Voir la série

L'avantage des séries présentant des familles claniques, c'est de pouvoir décliner toutes les nuances de sentiments, petits et grands, avec quelques personnages, dont un central. Les Sopranos avaient déjà été un grand cru de ce type de série. Plus loin dans le temps, mais finalement assez proche aussi, il y a eu Dallas. Une famille dysfonctionnelle, menée de main de fer par un patriarche borné, dans un royaume condamné à disparaitre. Même si je présente durement les choses, ne pas s'y tromper, Yellowstone est une bonne série, aux personnages bien travaillés. Certains sont assez manichéens, mais d'autres bien plus complexes (Beth par exemple). Et à tout seigneur... Kevin Costner est parfait dans le rôle de John Dutton. Cow-boy héritier d'un ranch immense, à sa façon honnête et droit, mais qui applique sa propre morale et sa propre vision de la justice. Et tout ce qui ne porte pas de stetson n'a visiblement pas le droit de respirer sur ses terres. Le système qu'il a mis en place pour protéger ses intérêts n'est ni plus ni moins que féodal. Obtenir le pouvoir pour protéger ses propres intérêts, avoir une sorte de garde prétorienne qu'il fait marquer comme le bétail, positionner ses enfants comme des pions sur une table de jeu. Sous les abords sympathiques d'un acteur très aimé du public, se cache en fait un homme froid, austère et sociopathe. La réussite de la série repose directement sur ce casting bien pensé.


D'ailleurs il ne faut pas si tromper, il faut se garder d'avoir de l'empathie pour cet univers les quelques fois où il le mérite, car par delà la beauté des paysages du Montana, et surtout de l'Utah, là où ont eu lieu la plupart des tournages, par delà le souffle épique que l'on peut ressentir, par delà la jouissance coupable de voir une justice expéditive envoyer les méchants dans l'autre monde ; Yellowstone nous présente un "univers impitoyable" où seule la loi du plus fort l'emporte. John Dutton replacé correctement dans cet univers et donc en son centre, est un vulgaire chef de gang, père castrateur, et meurtrier opportuniste.

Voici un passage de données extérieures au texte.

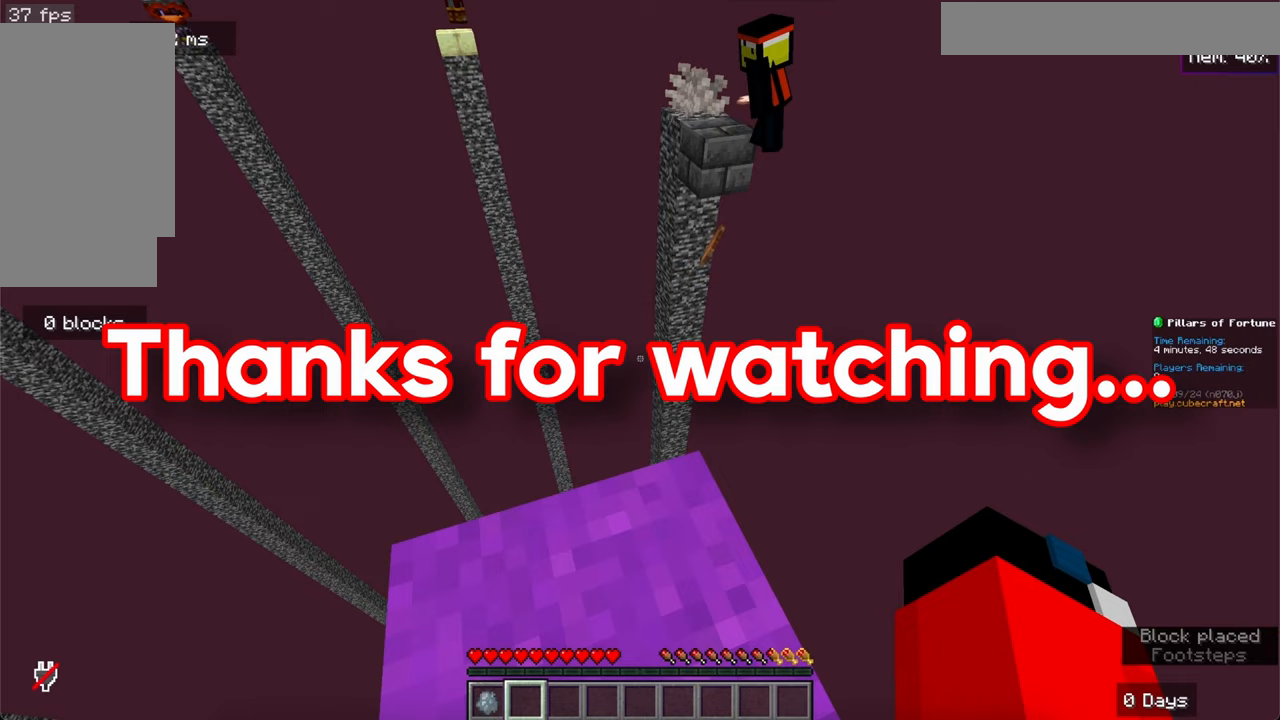
{"keys": [], "mouse": [], "events": []}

Le reste de sa famille ne vaut pas mieux. Jamie, enfant castré et mal aimé, manipulé comme une serpillère qui n'a aucune estime de lui-même. Beth, alcoolique et borderline qui voue une haine sans fond à Jamie (on comprendra pourquoi dans la saison 3), parcourue parfois d'éclairs de génie, mais à la personnalité extrêmement toxique. Kayce qui a fuit un moment cette famille pour se battre dans les Navy Seals, mais qui signe sa perte en revenant au près de ce père avec qui il a des rapports amour/haine. Rip, sorte d'enfant adoptif (du coup bonjour le rapport à l'inceste...), homme de main prêt à tout et rongé en permanence par une violence sans fond...


D'autres personnages peuplent la série, mais un seul est véritablement récurrent, c'est Thomas Rainwater, chef de la réserve indienne, utopiste au dernier degré dont le but ultime est de pouvoir acheter tous les ranchs, les bruler, et retrouver ainsi la vallée originale de son peuple. Si le personnage semble un peu caricatural au début, il est finalement très intéressant, car c'est le seul inspiré de louables intentions et qui n'utilise pas systématiquement la force. Il ne se savait pas Indien et se croyait Mexicain, ayant été adopté très jeune. Il est le seul dans cet univers, avec Jamie, à avoir fréquenté l'université. Car il faut bien préciser aussi que nous sommes dans l'Amérique profonde, celle de la conquête (Rip y fera une référence en évoquant la frontière), celle qui sent la poudre et qui n'hésite pas à enrouler une corde autour du coup de ceux qu'elle n'aime pas. L'univers des cow-boys y est dépeint dans la beauté, mais aussi dans sa frustration et sa condition ultra modeste. Ces hommes qui chevauchent toute la journée et picolent (pour oublier ?) le vendredi soir, se croient libres, principalement les journaliers, sans voir que leur condition sociale repose uniquement sur la "bonté" de leur employeur.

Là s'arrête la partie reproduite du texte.